He turned when Donal entered. A fiercer flush overspread his
face, but almost immediately the look of rage yielded to one of
determined insult. Possibly even the appearance of Donal was a
relief to being alone with his father.
"Mr. Grant," stammered his lordship, speaking with pain, "you are
well come!--just in time to hear a father curse his son!"
"Even such a threat shall not make me play a dishonourable part!"
said Forgue, looking however anything but honourable, for the heart,
not the brain, moulds the expression.
"Mr. Grant," resumed the father, "I have found you a man of sense
and refinement! If you had been tutor to this degenerate boy, the
worst trouble of my life would not have overtaken me!"

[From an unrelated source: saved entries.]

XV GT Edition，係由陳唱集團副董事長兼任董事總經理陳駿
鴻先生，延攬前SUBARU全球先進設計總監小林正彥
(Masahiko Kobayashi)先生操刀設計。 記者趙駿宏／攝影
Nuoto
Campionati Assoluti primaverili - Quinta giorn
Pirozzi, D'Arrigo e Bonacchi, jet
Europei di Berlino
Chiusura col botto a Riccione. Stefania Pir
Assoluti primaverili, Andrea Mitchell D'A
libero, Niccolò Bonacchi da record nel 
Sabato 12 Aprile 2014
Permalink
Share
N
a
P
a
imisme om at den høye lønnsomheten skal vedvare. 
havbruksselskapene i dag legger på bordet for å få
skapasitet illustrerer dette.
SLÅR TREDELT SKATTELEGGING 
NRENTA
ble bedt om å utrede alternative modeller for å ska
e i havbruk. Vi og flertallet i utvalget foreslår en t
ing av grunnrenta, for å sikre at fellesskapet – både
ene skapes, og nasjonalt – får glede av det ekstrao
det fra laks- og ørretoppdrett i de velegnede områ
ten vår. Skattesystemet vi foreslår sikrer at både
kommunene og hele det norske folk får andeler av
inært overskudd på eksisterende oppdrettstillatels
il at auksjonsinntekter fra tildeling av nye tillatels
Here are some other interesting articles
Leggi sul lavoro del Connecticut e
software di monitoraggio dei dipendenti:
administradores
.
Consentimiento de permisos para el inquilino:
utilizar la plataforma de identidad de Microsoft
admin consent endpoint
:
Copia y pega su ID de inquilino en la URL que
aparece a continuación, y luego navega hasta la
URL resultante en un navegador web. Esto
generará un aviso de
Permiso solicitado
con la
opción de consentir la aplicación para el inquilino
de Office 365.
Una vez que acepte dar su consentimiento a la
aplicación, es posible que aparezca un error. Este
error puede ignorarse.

Forgue's lip curled, but he did not speak, and his father went on.
"Here is this fellow come to tell me to my face that he intends the
ruin and disgrace of the family by a low marriage!"
"It will not be the first time it has been so disgraced!" retorted
the son, "--if fresh peasant-blood be indeed a disgrace to any
family!"
"Bah! the hussey is not even a wholesome peasant-girl!" cried the
father. "Who do you think she is, Mr. Grant?"
"I do not need to guess, my lord," replied Donal. "I came now to
inform your lordship of what I had myself seen."
"She must leave the house this instant!"
"Then I too leave it, my lord!" said Forgue.